- _Source extract_
========================

Designing Polymer/2D MOF Composite Membranes with Enhanced CO2 Transport for CO2/N2 Separation

(The Pennsylvania State University, 18-month project, $305,000)

This research will employ novel polymeric composite materials and computational modeling to develop new membranes that efficiently separate CO2/N2 mixtures. Research will be focused on innovative new polymeric materials to accomplish CO2/N2 separation with high permeability (300 Barrer for CO2) and a CO2/N2 selectivity greater than 40 to exceed the Robeson Upper Bound while still maintaining high permeability and overall high throughput of the process.  The project will design new mixed matrix membranes with strong interactions between the polymer and inorganic component to prevent physical aging that emphasize solubility selectivity for CO2 while still maintaining high free volume. The interactions between the mixed matrix composite components and their CO2 sorption will be unraveled using computational studies that will be targeted towards predictive understanding for designing next generation CO2 selective membranes.   Samples of the polymeric materials will be tested in NETL’s Membrane Preparation Laboratory. The champion composite samples from Penn State will be compared against the literature and NETL’s state-of-the-art materials. Additionally, basic polymer samples will be available for NETL to fabricate composites with NETL-specific fillers and to perform fabrication of hollow fiber membranes to further elucidate the materials’ performance. The research is being conducted under the direction of Dr. Michael Hickner.

Methane Emissions Quantification (MEQ) of Compressor Stations

(Virginia Polytechnic and State University, 24 month project, $400,000)

========================

- _Problem details_
What CO2 permeability does the Penn State membrane project in the project summary aim to reach? Rely only on the project summary above for this task.

========================

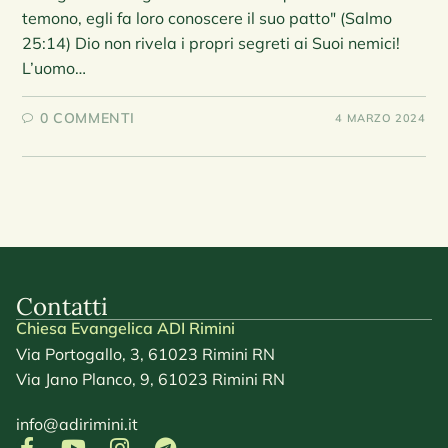
temono, egli fa loro conoscere il suo patto" (Salmo
25:14) Dio non rivela i propri segreti ai Suoi nemici!
L’uomo…
0 COMMENTI
4 MARZO 2024
Contatti
Chiesa Evangelica ADI Rimini
Via Portogallo, 3, 61023 Rimini RN
Via Jano Planco, 9, 61023 Rimini RN
info@adirimini.it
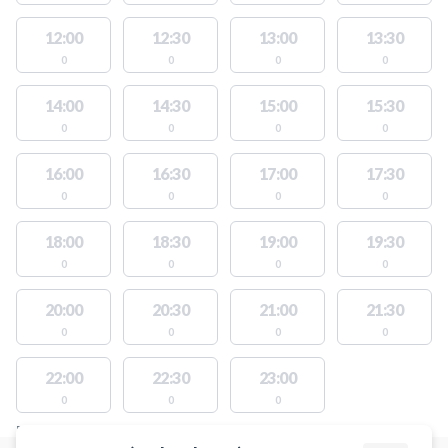
12:00
12:30
13:00
13:30
0
0
0
0
14:00
14:30
15:00
15:30
0
0
0
0
16:00
16:30
17:00
17:30
0
0
0
0
18:00
18:30
19:00
19:30
0
0
0
0
20:00
20:30
21:00
21:30
0
0
0
0
22:00
22:30
23:00
0
0
0
FACILITIES WITH AVAILABLE ACTIVITIES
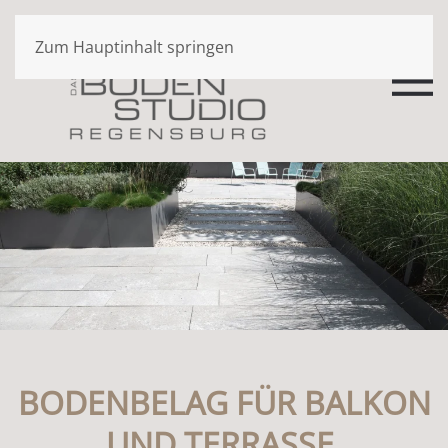
Zum Hauptinhalt springen
BODENBELAG FÜR BALKON
UND TERRASSE.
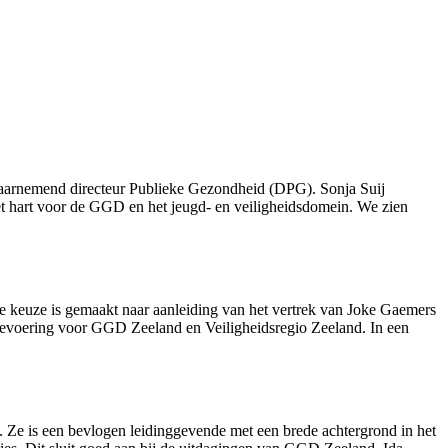
arnemend directeur Publieke Gezondheid (DPG). Sonja Suij
 hart voor de GGD en het jeugd- en veiligheidsdomein. We zien
 keuze is gemaakt naar aanleiding van het vertrek van Joke Gaemers
ectievoering voor GGD Zeeland en Veiligheidsregio Zeeland. In een
Ze is een bevlogen leidinggevende met een brede achtergrond in het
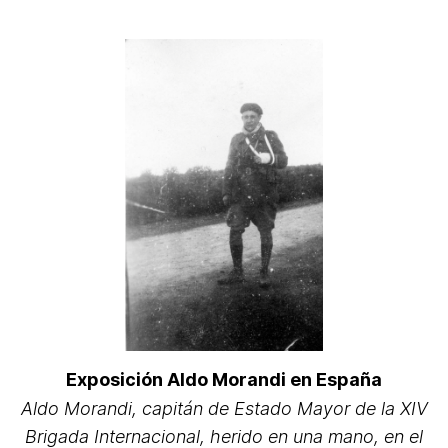
Exposición Aldo Morandi en España
Aldo Morandi, capitán de Estado Mayor de la XIV
Brigada Internacional, herido en una mano, en el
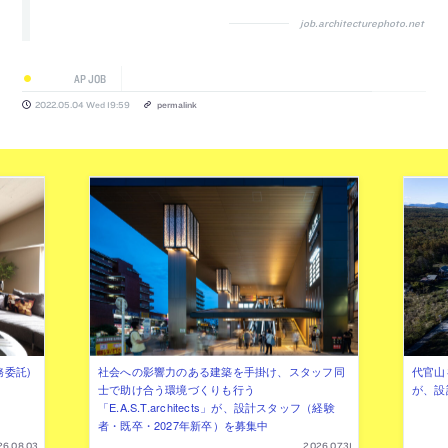
job.architecturephoto.net
AP JOB
2022.05.04 Wed 19:59
permalink
務委託)
社会への影響力のある建築を手掛け、スタッフ同
代官山を
士で助け合う環境づくりも行う
が、設
「E.A.S.T.architects」が、設計スタッフ（経験
者・既卒・2027年新卒）を募集中
26.08.03
2026.07.31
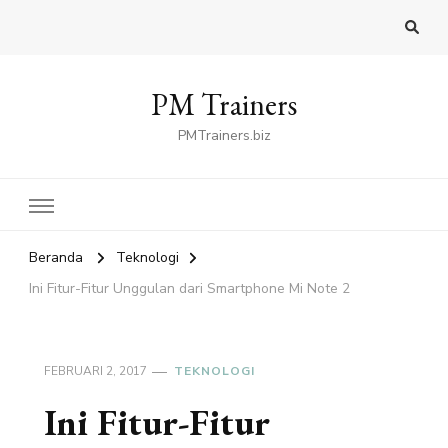
PM Trainers
PMTrainers.biz
Beranda
Teknologi
Ini Fitur-Fitur Unggulan dari Smartphone Mi Note 2
FEBRUARI 2, 2017
TEKNOLOGI
Ini Fitur-Fitur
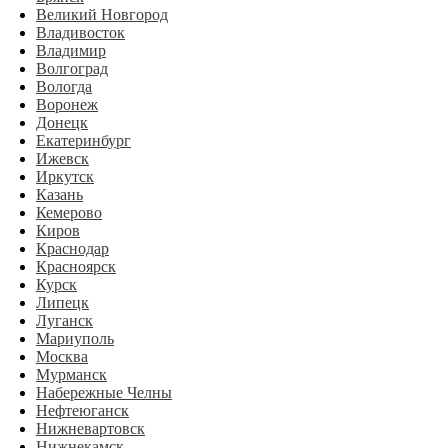
Великий Новгород
Владивосток
Владимир
Волгоград
Вологда
Воронеж
Донецк
Екатеринбург
Ижевск
Иркутск
Казань
Кемерово
Киров
Краснодар
Красноярск
Курск
Липецк
Луганск
Мариуполь
Москва
Мурманск
Набережные Челны
Нефтеюганск
Нижневартовск
Нижнекамск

========================

- _Task solution_
300 Barrer